Marla liked hanging out with Jenny because she had a reputation as an utter lunatic — she'd once torched an unattended mail truck, the story went, because she wanted a fire to keep her warm — and people tended to give her, and anyone she was with, a wide berth. Marla could fight a little, her brother had taught her some dirty tricks, but it was smarter and easier to avoid conflict altogether, so that was the advantage of hanging out with Jenny.
The disadvantage was having to listen to the ridiculous crap that came out of her mouth.
"The problem, as I see it," Marla said carefully, "is that, if you set a fire for the insurance money, you'd probably want to stand there and watch it burn, maybe even until the cops got there."
Jenny waved her cigarette dismissively, and Marla leaned back to avoid being scorched. "I can work around it. Fires always attract a crowd. I can just... melt into the crowd. Nah, it'll work. It's good. Having a plan is good."
"Not sure how you get into a business like that," Marla said.
"There's a bar, on the other side of the river near the east bridge, I hear there's a guy there. Like a crime boss guy. Heard my dealer talking to his dealer about it, he's the guy they buy from, supposed to be a big deal. Maybe I'll go down there and, sort of, apply for a job?"

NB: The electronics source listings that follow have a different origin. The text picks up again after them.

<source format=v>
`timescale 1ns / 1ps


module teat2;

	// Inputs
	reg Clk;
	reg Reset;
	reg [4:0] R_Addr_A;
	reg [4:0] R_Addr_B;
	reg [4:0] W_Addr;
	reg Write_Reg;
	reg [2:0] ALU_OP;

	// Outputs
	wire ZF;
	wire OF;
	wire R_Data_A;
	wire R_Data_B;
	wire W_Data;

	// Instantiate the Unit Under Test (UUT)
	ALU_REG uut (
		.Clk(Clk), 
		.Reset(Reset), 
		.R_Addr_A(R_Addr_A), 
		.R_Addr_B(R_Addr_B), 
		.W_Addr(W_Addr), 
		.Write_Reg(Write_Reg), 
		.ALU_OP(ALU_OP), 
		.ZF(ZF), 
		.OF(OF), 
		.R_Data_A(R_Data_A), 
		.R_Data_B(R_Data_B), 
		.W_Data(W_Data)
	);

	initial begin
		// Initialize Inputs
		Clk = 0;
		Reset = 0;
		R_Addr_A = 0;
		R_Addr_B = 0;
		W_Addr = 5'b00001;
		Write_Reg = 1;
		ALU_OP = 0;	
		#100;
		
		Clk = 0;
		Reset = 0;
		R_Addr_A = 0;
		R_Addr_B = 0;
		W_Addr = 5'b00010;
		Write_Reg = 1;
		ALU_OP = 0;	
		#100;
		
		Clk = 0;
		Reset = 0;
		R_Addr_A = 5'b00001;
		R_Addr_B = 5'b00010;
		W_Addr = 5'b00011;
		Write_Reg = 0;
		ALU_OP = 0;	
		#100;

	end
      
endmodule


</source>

"Just go up to him and say, 'Hi, I like to start fires, you have any openings?'" Marla shook her head. "Best case, you get laughed at. Worst case, they call the cops."
Jenny tossed her cigarette aside, and was quiet for a long moment. "Your problem, Marla," she said at last, "is you just find excuses to tear stuff down instead of actually doing anything." Jenny rose and walked off into the rain.
"Is that my problem," Marla said, to the empty air. "I've been wondering."
Maybe it was a problem. Maybe she should do something about it.